PROBLEM TO SOLVE: Each line from the one holding "3px; cursor: pointer;" to the last line below must be written out exactly, with no other output.

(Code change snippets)
——————

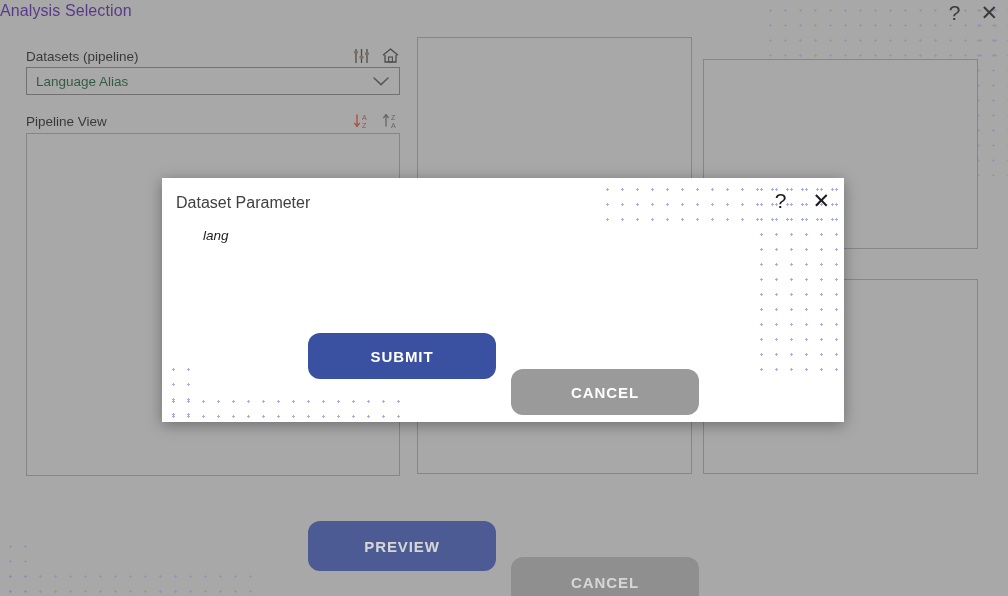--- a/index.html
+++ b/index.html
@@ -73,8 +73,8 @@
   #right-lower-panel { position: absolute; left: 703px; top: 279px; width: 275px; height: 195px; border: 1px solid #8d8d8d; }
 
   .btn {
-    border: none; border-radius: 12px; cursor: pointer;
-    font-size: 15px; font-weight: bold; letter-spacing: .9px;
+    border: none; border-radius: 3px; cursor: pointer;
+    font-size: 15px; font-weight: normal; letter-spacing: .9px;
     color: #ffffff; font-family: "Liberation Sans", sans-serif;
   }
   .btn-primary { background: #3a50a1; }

——————

RESULT FOR THIS EXERCISE:
+    border: none; border-radius: 3px; cursor: pointer;
+    font-size: 15px; font-weight: normal; letter-spacing: .9px;
     color: #ffffff; font-family: "Liberation Sans", sans-serif;
   }
   .btn-primary { background: #3a50a1; }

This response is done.